I haven't taken a math course in which ^ was used....what's it mean?

 

As for wind stress, I just had to go down the hall here. Turns out is something our engineering dept uses quite often for our Windload/Hurricane doors. Should'a known.

[Gergwheel1647545492]

^ is a carot or carrot, so m^2 is the same as m squared or m to the second power

[Science Abuse]

Ok now the hard part. I've got PSF @ sea level when perpendicular to the wind. Now I'm looking for something to give me the thrust conversion for varying angles relative to the wind. Boom @ 20deg to wind = minus X lb side force and + X lb forward force. I might be able to find this ins aeronautical mathmatics, since it'd also be used for pitch angles of propellars.

[Berto]

look up the use of sine and cosine and it should give you how to break it down into components

 

just remember at 45 degrees cosine and sine are equal so you have the force separated equally into x and y

[Science Abuse]

look up the use of sine and cosine and it should give you how to break it down into components

 

just remember at 45 degrees cosine and sine are equal so you have the force separated equally into x and y

Oh snap, I should've known that! But I'm looking for forward force. That would give me lateral force, and the force passed out the rear. The force transferred to the sail/vehicle wont be equal to 1/2 PSF, would it?

 

edit: Maybe it would. The fastest Sailboats do 2x windspeed, and the fastest land sailers do 4x wind speed, with very narrow sails.

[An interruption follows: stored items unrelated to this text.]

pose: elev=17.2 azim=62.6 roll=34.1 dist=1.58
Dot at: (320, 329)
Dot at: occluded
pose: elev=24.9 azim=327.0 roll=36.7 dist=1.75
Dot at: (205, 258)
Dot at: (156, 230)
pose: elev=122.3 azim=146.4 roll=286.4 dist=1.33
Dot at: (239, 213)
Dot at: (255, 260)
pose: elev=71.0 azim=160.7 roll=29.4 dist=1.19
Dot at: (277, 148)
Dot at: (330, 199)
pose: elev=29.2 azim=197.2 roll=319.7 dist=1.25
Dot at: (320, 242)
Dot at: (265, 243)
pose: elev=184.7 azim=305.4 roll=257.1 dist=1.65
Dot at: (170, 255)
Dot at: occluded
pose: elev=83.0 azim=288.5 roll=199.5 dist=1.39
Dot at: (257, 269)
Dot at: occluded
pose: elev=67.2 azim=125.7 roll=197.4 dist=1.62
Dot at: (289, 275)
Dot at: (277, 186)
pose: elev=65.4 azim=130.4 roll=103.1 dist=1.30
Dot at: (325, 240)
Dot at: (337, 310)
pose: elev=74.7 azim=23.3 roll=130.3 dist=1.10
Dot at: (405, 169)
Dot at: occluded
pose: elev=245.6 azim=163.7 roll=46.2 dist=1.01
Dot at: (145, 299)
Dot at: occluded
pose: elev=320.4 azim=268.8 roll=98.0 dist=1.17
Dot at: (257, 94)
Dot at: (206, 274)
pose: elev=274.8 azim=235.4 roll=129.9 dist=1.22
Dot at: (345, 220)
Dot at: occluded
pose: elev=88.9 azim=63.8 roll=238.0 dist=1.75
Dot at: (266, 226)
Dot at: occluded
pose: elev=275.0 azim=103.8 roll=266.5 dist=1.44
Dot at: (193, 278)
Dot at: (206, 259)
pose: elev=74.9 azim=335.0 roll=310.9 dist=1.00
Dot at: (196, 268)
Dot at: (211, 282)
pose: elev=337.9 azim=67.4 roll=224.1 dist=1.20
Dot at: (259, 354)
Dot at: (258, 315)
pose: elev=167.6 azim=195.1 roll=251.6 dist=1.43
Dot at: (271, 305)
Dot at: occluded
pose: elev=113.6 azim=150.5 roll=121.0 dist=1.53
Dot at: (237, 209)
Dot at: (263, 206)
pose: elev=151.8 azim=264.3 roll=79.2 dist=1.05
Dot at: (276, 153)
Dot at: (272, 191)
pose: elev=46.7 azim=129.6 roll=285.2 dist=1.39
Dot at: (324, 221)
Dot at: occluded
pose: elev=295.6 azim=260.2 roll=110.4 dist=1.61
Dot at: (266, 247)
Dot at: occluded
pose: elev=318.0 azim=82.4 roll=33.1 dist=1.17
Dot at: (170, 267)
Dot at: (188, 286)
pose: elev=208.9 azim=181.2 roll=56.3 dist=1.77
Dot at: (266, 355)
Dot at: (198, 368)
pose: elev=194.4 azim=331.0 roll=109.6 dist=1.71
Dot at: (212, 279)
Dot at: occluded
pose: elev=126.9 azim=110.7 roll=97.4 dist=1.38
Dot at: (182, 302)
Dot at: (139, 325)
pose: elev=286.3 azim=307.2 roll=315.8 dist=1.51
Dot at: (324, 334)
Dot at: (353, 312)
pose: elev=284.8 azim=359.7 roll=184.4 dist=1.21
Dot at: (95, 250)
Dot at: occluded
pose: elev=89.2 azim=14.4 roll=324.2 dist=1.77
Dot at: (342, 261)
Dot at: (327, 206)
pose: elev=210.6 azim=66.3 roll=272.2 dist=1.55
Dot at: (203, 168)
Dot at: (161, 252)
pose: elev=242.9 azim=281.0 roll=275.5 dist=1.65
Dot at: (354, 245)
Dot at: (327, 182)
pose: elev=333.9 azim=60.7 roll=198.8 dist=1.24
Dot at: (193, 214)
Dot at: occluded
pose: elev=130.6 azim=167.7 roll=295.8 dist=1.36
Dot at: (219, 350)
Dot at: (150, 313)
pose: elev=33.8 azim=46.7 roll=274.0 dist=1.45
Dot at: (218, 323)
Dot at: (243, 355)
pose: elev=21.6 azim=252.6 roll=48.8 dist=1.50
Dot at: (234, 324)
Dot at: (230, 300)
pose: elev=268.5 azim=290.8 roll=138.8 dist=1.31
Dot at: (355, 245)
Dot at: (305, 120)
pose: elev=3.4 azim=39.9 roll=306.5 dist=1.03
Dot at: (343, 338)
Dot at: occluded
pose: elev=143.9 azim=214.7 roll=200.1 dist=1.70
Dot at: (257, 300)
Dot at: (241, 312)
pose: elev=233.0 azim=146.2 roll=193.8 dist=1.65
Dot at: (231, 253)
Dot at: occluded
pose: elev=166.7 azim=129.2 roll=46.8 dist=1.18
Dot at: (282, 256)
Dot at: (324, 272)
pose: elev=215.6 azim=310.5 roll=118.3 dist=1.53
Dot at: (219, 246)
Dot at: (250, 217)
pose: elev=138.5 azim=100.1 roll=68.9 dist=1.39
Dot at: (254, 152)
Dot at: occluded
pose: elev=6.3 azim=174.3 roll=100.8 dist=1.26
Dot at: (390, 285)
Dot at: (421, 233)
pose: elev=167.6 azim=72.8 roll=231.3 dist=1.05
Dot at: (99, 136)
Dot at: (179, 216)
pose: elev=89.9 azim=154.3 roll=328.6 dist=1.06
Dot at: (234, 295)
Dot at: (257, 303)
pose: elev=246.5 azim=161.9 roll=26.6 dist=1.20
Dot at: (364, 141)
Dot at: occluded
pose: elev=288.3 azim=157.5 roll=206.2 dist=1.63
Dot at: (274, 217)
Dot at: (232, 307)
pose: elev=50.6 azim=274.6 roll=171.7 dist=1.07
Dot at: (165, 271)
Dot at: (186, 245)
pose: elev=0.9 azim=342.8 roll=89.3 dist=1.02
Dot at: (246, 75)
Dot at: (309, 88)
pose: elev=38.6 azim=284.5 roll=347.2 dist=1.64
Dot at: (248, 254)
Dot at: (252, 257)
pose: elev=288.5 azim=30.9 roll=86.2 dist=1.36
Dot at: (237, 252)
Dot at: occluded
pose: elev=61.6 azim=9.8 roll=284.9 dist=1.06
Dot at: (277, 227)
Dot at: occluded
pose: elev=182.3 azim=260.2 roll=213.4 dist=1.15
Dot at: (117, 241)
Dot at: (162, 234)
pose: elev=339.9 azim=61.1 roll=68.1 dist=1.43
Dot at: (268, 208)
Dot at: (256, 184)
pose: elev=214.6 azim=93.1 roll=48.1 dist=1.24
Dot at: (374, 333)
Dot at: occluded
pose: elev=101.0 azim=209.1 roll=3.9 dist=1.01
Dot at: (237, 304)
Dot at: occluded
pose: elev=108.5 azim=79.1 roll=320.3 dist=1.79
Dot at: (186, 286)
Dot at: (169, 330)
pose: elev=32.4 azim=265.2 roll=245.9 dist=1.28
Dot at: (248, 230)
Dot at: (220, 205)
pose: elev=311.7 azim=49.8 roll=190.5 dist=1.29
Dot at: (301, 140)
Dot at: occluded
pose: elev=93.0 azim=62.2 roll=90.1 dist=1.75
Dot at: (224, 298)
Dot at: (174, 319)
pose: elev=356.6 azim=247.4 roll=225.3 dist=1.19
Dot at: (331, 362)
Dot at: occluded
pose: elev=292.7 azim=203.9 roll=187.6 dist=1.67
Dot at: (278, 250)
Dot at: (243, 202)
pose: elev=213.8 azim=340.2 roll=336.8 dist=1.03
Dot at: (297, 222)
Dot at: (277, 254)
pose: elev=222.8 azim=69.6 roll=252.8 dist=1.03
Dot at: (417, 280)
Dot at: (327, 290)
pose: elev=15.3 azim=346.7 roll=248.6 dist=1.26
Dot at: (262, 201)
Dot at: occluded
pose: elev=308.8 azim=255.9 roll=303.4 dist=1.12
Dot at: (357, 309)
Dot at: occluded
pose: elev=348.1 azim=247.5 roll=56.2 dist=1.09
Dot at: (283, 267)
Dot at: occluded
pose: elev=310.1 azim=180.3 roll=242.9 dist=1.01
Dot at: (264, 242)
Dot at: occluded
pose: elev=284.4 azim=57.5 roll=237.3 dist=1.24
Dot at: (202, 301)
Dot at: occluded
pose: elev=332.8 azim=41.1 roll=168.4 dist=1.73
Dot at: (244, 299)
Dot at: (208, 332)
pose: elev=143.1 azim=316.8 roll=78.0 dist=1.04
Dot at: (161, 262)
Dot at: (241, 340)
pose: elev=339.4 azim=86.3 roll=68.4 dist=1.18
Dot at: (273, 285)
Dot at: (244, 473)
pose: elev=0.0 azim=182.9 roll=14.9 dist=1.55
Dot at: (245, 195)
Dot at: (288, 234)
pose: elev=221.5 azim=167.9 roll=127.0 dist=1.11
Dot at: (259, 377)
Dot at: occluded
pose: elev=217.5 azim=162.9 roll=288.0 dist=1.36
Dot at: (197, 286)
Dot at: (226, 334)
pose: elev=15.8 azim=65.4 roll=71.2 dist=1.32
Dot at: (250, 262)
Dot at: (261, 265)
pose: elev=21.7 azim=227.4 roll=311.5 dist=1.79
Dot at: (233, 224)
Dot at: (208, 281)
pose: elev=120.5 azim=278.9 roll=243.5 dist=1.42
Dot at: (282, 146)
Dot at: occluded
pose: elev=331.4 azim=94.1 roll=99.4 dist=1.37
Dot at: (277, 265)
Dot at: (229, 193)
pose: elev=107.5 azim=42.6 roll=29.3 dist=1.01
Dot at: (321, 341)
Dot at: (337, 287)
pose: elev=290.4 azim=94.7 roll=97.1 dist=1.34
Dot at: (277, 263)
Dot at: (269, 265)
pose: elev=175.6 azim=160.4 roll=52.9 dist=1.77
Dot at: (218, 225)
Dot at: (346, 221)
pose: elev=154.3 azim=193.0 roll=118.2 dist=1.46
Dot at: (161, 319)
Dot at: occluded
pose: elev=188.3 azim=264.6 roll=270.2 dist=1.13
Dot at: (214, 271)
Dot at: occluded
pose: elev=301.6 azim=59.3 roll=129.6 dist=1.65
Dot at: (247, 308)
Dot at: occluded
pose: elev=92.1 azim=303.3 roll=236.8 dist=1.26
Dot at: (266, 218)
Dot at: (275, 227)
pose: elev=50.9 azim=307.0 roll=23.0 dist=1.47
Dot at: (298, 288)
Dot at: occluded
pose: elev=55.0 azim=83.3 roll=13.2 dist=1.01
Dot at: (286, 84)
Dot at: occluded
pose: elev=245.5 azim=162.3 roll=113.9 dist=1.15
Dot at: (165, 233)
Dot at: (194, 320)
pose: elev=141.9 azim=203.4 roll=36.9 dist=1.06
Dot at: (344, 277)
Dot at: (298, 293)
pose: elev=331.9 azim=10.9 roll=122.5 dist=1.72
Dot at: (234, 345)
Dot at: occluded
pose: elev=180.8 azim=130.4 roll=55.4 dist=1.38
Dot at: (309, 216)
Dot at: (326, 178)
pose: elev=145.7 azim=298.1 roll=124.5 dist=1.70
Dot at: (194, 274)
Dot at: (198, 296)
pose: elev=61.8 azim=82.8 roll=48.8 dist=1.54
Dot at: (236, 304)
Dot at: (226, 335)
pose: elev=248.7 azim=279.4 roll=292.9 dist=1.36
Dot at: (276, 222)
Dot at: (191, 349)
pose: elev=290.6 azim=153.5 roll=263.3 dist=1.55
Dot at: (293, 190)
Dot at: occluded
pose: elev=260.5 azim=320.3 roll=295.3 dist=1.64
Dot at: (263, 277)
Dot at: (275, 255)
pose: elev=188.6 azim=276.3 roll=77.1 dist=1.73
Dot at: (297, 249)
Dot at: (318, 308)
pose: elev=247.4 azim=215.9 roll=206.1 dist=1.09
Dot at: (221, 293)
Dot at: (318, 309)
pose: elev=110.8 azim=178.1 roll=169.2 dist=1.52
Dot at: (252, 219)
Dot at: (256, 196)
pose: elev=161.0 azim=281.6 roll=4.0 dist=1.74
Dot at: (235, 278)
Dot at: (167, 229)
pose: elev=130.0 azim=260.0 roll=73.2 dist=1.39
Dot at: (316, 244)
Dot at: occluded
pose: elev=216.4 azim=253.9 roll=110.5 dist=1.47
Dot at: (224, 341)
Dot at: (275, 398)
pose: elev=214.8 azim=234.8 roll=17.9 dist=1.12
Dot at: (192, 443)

http://www.windjet.co.uk/images/stories/land/iron_duck_side.jpg

 

Astonishingly enough, the fastest ever recorded speed of a wind powere craft was set back in 1938 by a canvas sail and a stern steer. As far ahead as we've come, we've yet to surpass that. (he had a 70mph wind, though)

http://www.windjet.co.uk/images/stories/ice/deuce.jpg

[Guest HyperBurn]

um.. The angle of the dangle is inversely poportional to the heat of the beat.